Andrej Koelewijn

1/28/2005

Oracle BPEL jDeveloper plugin

Filed under: — andrejk @ 8:02 am

Yesterday i attended the Amis query on Oracle BPEL, to see how Oracle’s BPEL plugin for JDeveloper is progressing. Both the Eclipse version and the new JDeveloper version were demoed, and we had a chance to try them. I must say Oracle’s making good progress on the plugin and according to Oracle’s Sandor Nieuwenhuijs a production release should be available in a couple of months. A beta release will be available soon.
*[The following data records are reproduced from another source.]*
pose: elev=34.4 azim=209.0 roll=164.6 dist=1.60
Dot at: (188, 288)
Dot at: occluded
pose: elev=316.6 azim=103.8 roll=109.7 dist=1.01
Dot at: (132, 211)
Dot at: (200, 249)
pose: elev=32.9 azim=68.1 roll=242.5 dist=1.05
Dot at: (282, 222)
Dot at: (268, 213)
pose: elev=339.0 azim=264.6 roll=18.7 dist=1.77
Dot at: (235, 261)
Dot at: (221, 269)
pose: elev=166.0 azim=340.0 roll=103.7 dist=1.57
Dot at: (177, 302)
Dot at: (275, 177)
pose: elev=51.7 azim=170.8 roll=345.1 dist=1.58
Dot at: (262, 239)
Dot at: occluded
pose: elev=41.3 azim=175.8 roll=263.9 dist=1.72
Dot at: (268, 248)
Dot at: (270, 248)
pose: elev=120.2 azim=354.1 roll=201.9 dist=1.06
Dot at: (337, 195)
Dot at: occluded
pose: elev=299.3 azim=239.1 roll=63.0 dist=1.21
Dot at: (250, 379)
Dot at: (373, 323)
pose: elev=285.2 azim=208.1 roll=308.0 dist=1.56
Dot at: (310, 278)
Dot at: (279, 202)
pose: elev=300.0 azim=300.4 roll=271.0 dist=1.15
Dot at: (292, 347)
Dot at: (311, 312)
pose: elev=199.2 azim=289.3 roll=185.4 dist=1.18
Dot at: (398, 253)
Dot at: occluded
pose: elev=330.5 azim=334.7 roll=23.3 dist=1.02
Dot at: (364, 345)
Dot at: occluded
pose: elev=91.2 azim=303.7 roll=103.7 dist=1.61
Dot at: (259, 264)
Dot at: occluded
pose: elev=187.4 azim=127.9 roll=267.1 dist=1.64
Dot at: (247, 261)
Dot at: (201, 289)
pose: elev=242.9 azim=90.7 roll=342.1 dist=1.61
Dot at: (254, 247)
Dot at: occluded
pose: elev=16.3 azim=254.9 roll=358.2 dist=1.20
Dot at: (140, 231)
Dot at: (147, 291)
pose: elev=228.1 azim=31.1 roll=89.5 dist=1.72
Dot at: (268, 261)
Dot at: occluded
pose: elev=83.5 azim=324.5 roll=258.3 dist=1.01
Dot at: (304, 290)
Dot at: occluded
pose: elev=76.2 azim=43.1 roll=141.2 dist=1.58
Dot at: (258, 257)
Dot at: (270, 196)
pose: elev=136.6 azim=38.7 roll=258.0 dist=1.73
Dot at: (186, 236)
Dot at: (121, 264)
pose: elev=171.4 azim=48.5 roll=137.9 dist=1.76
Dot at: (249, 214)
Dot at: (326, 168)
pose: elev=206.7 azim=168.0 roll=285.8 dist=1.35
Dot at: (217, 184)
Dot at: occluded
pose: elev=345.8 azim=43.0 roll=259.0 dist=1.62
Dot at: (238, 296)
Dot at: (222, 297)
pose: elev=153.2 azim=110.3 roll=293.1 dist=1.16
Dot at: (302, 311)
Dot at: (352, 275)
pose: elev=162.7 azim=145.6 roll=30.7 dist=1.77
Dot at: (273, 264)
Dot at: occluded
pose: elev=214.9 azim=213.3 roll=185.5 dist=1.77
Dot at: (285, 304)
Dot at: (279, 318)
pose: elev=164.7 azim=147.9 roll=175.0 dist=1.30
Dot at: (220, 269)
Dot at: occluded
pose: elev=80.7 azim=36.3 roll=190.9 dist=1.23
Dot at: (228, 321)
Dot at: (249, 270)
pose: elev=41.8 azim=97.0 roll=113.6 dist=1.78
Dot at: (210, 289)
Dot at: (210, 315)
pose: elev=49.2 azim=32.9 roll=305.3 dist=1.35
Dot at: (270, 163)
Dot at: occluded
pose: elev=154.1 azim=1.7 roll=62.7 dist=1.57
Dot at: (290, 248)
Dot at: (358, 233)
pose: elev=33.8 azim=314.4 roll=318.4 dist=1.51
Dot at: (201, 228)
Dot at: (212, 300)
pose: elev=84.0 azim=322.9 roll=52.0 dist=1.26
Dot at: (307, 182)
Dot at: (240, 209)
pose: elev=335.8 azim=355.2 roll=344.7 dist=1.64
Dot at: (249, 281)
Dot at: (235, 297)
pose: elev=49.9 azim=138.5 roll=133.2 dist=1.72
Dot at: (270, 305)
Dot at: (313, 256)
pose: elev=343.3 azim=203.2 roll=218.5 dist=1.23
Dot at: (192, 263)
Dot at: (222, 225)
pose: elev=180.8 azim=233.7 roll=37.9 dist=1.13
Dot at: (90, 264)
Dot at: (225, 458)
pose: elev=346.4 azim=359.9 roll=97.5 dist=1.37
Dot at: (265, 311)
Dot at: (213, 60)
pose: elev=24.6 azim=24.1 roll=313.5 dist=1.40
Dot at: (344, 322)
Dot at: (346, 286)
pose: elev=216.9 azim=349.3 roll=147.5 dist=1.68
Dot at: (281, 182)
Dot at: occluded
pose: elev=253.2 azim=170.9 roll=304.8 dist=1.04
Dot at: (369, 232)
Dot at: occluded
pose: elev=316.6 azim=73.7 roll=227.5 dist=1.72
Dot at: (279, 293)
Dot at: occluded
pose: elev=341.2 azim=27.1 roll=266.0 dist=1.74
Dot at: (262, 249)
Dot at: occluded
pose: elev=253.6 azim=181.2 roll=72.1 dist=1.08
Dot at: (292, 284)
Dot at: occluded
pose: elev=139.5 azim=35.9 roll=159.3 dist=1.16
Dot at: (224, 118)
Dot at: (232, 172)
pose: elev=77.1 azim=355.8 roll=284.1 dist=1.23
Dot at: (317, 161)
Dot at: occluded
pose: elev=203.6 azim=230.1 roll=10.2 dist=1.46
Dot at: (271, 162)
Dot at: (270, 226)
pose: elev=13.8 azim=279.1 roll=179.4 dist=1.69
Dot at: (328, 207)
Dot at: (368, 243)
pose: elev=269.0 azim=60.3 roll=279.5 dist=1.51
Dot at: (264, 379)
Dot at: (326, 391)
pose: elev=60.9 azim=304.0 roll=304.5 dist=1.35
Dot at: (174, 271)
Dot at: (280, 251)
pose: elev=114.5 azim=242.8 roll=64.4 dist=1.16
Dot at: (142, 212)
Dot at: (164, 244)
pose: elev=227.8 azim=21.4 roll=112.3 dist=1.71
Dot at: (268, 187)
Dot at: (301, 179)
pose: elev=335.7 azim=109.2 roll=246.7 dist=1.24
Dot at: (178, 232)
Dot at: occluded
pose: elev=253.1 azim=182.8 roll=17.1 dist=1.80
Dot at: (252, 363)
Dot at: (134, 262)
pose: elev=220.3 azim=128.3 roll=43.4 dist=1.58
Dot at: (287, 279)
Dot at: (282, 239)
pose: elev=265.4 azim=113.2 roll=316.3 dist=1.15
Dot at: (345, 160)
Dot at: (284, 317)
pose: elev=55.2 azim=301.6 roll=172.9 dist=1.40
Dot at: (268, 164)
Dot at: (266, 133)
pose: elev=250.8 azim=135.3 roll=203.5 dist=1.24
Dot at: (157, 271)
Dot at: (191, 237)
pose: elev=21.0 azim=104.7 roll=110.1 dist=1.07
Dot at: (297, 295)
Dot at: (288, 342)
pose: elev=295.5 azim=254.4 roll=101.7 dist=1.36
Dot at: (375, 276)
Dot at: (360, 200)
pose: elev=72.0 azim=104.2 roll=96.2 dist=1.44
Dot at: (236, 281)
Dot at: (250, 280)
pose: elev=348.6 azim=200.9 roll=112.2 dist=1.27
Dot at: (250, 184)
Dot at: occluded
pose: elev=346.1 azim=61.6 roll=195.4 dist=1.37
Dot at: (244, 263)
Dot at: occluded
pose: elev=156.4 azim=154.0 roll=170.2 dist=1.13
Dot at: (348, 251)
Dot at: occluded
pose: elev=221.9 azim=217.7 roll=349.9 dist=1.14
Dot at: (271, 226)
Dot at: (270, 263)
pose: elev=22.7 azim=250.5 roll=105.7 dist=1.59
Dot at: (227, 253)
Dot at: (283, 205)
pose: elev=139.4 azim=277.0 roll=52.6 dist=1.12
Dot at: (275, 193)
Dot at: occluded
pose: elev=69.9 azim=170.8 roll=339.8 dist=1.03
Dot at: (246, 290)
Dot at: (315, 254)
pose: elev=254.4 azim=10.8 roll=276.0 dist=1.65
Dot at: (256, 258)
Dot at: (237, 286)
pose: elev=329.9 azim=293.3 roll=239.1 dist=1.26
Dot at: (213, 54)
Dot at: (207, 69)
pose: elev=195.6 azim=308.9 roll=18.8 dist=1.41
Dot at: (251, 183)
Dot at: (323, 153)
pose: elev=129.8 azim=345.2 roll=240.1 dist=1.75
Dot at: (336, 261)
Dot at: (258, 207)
Some points discussed yesterday:

  • Oracle is going to include a Web services gateway in Oracle Application server 10.1.3. The gateway will allow you to add security in the application server to already existing services, so you won’t need to modify all the existing services.
  • Oracle is is not yet going to provide a tool to convert high level business process diagrams to BPEL. The question is what should such a tool do and do you really want it: do you really want to automatically translate process diagrams generated by non technical people into an executable process? My opinion is that it’s not very important. I think it would be more usefull if there was a tool to convert complex BPEL diagrams into easy to read high level process diagrams (e.g., UML activity diagrams) so that you have a tool for explaining to business what your BPEL processes are doing.
  • Sandor discussed the various Oracle process management/workflow/integration tools and their future. Oracle Workflow is here to stay as it’s heavily used in Oracle Applications, but if you don’t use Oracle Applications then you’re probably better of using a standards compliant tool, ie., Oracle BPEL.
  • The BPEL plugin now has a service adapters plugin wizard. This wizard will create all the configuration files you need to use existing services through WSIF. Using this wizard you can using Oracle AQ (advanced queueing), ftp services, and detect and read files. This last option was pretty nice: it allows you to specify the structure of text files (fixed column, comma separated, etc), and the text files will be converted to Xml by the BPEL process manager. One important option missing in this wizard was the option to generated configuration files for EJB services. But this option is comming according to Sandor.
  • The BPEL plugin now also contains a xml transformations tool, which enables you to graphically specify how xml files should be transformed to other xml formats. In other words, it’s a visual xslt editor.